*** Opening of Page extract ***
In 1884, the county members were the octogenarian C.R.M. Talbot, who had served since 1830 and the Swansea industrialist, Hussey Vivian, first elected in 1857. In 1885, all ten of the Glamorgan seats were captured by the Liberal Party and this election represented the triumph of the nonconformist middle classes. However, the political representation of Glamorgan was transformed between 1884 and 1922. By 1922, the county was represented by eleven Labour MPs. The transformation commenced with the Redistribution of Seats Act 1885. Glamorganshire was split from its two Members of Parliament to five, with the creation of constituencies for East, Mid and South Glamorganshire, Gower and Rhondda. An additional Swansea Town constituency was created, distinct from Swansea District but the Cardiff constituency remained unchanged, and with over 85,000 inhabitants became the largest single-member constituency in the United Kingdom. At this election, all ten members returned for Glamorgan were Liberals, an event which marked the ascendancy of the nonconformist middle-class as a powerful political force. Although most of these seats now had the working-class electorate in a majority they were safe for the Liberals as long as the labour element remained in the Liberal fold.
*** Close of Page extract ***
*** Opening of Record excerpts ***
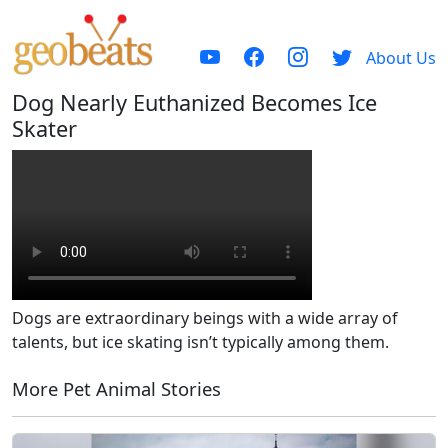
About Us
Dog Nearly Euthanized Becomes Ice
Skater
Dogs are extraordinary beings with a wide array of
talents, but ice skating isn’t typically among them.
More Pet Animal Stories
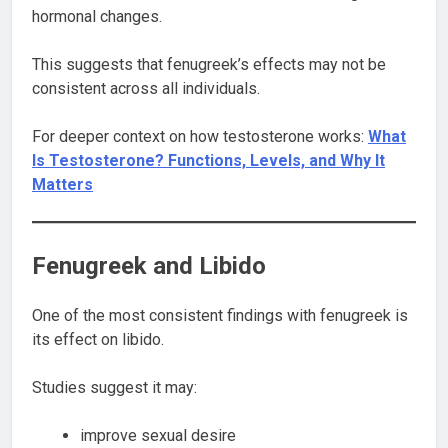
hormonal changes.
This suggests that fenugreek’s effects may not be
consistent across all individuals.
For deeper context on how testosterone works:
What
Is Testosterone? Functions, Levels, and Why It
Matters
Fenugreek and Libido
One of the most consistent findings with fenugreek is
its effect on libido.
Studies suggest it may:
improve sexual desire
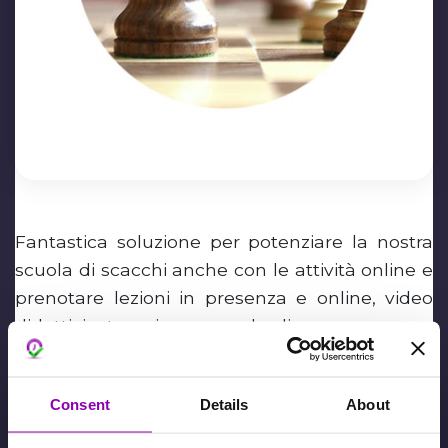
Fantastica soluzione per potenziare la nostra
scuola di scacchi anche con le attività online e
prenotare lezioni in presenza e online, video
didattici e tornei con un solo clic.
Alessandro Gatta
Consent
Details
About
Febbraio 2nd, 2024,
David De Toffani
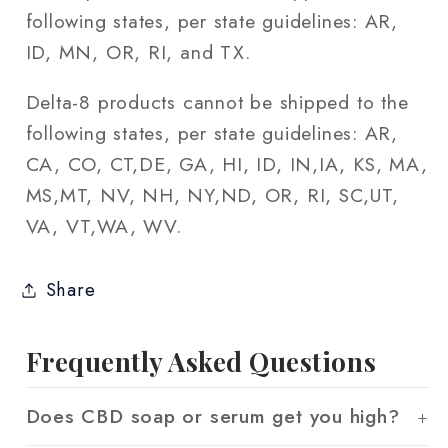
following states, per state guidelines: AR,
ID, MN, OR, RI, and TX.
Delta-8 products cannot be shipped to the
following states, per state guidelines: AR,
CA, CO, CT,DE, GA, HI, ID, IN,IA, KS, MA,
MS,MT, NV, NH, NY,ND, OR, RI, SC,UT,
VA, VT,WA, WV.
Share
Frequently Asked Questions
Does CBD soap or serum get you high?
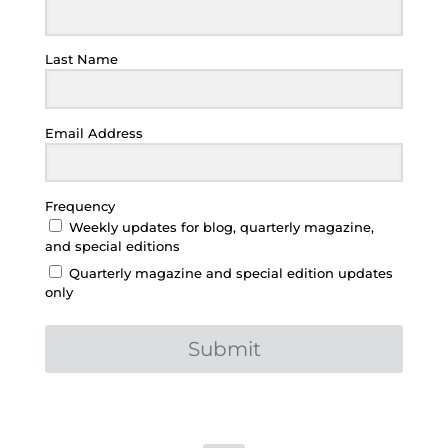
Last Name
Email Address
Frequency
Weekly updates for blog, quarterly magazine,
and special editions
Quarterly magazine and special edition updates
only
Submit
*** Close of Record excerpts ***
**Parts of the exercise**
- a) Rewrite the paragraph beginning "In 1884, the county members" from the text on Glamorgan's parliamentary representation as a short bulleted list that keeps its main facts.
- b) According to the text on Glamorgan's parliamentary representation, how many Labour MPs represented the county by 1922?
- c) Decide whether each statement agrees with the text on Glamorgan's parliamentary representation, answering yes or no and quoting the words of the text that decide it.
(i) The Cardiff constituency was altered by the Redistribution of Seats Act 1885.
(ii) Hussey Vivian was first elected in 1857.
(iii) The 1885 Act reduced Glamorganshire's members of Parliament to two.

**Answer set**
- a)
- In 1884, Glamorgan's county members were C.R.M. Talbot, who had served since 1830, and Hussey Vivian, a Swansea industrialist first elected in 1857.
- Glamorgan's political representation was transformed between 1884 and 1922. By 1922 the county had eleven Labour MPs.
- The change began with the Redistribution of Seats Act 1885, which raised Glamorganshire's members from two to five. It created the East, Mid and South Glamorganshire, Gower and Rhondda constituencies.
- A Swansea Town constituency was added, separate from Swansea District.
- Cardiff stayed unchanged and, with over 85,000 inhabitants, became the largest single-member constituency in the United Kingdom.
- In 1885 the Liberals won all ten Glamorgan seats, marking the rise of the nonconformist middle class as a political force.
- Most seats had working-class majorities but stayed safe for the Liberals while labour remained in the Liberal fold.

- b) Eleven Labour MPs.

- c)
(i) No: "the Cardiff constituency remained unchanged"
(ii) Yes: "Hussey Vivian, first elected in 1857"
(iii) No: "Glamorganshire was split from its two Members of Parliament to five"